REVIEW: GIGWISE comenta faixa a faixa do álbum “ABIIOR”

Tradução: Matheus Perez (@mattspeedyou)

Poucas bandas tiveram uma ascensão tão tumultada quanto o The 1975. Por vários anos, o grupo fez turnês sob diferentes nome. E quando finalmente começaram a ganhar uma quantidade considerável de reconhecimento de uma crescente base de fãs, a imprensa só soube virar o rosto para o quarteto de Manchester.
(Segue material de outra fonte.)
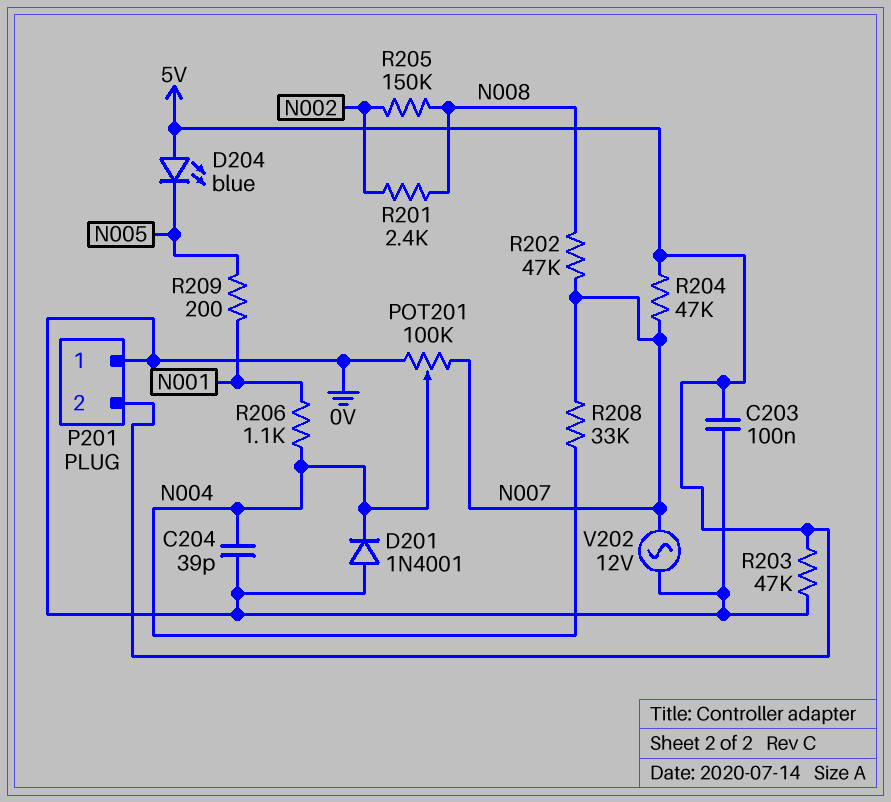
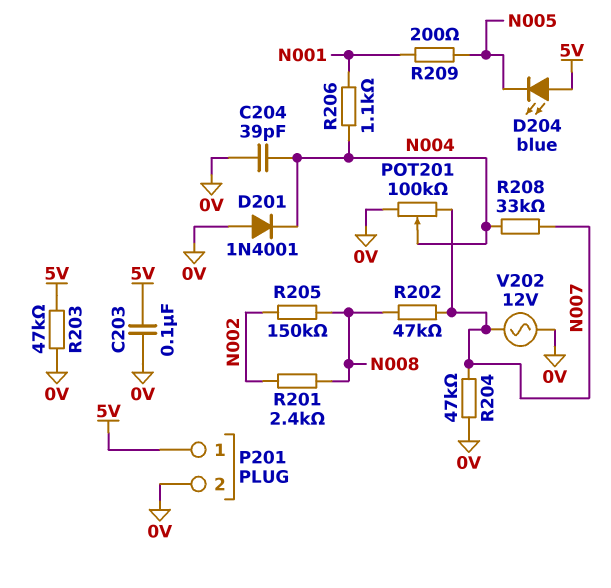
P201 pin 1: 0V -> 5V
P201 pin 2: 5V -> 0V
R204: 47k (5V, N007) -> 47k (0V, N007)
No final da turnê de seu primeiro álbum (The 1975), a banda expandiu sua base de fãs e, consequentemente, a quantidade de elogios. Tudo isso bem a tempo do lançamento do segundo disco (I like it when you sleep, for you are so beautiful yet so unaware of it)

Estamos há poucos dias do lançamento de “A Brief Inquiry Into Online Relationships”, e uma verdadeira enxurrada de elogios de publicações está surgindo. Então, o que mudou?

Há um número significativamente menor de músicas instrumentais em ABBIOR. As letras estão no centro das atenções, com histórias dos momentos mais sombrios de Matty Healy, documentadas juntamente com referências a alguns dos momentos mais sombrios do mundo atual, também.

A jornada sonora é impulsionada pela produção de Matty e do baterista George Daniel, e é distinta por seu estilo barulhento e limitado, com eletrônicos Aphex Twin; vocais distorcidos (‘How To Draw / Petrichor’); linhas de jazz (‘Sincerity Is Scary ‘and’ Mine ‘); e crescendos cinematográficos (‘ I Always Wanna Die (Sometimes) ‘).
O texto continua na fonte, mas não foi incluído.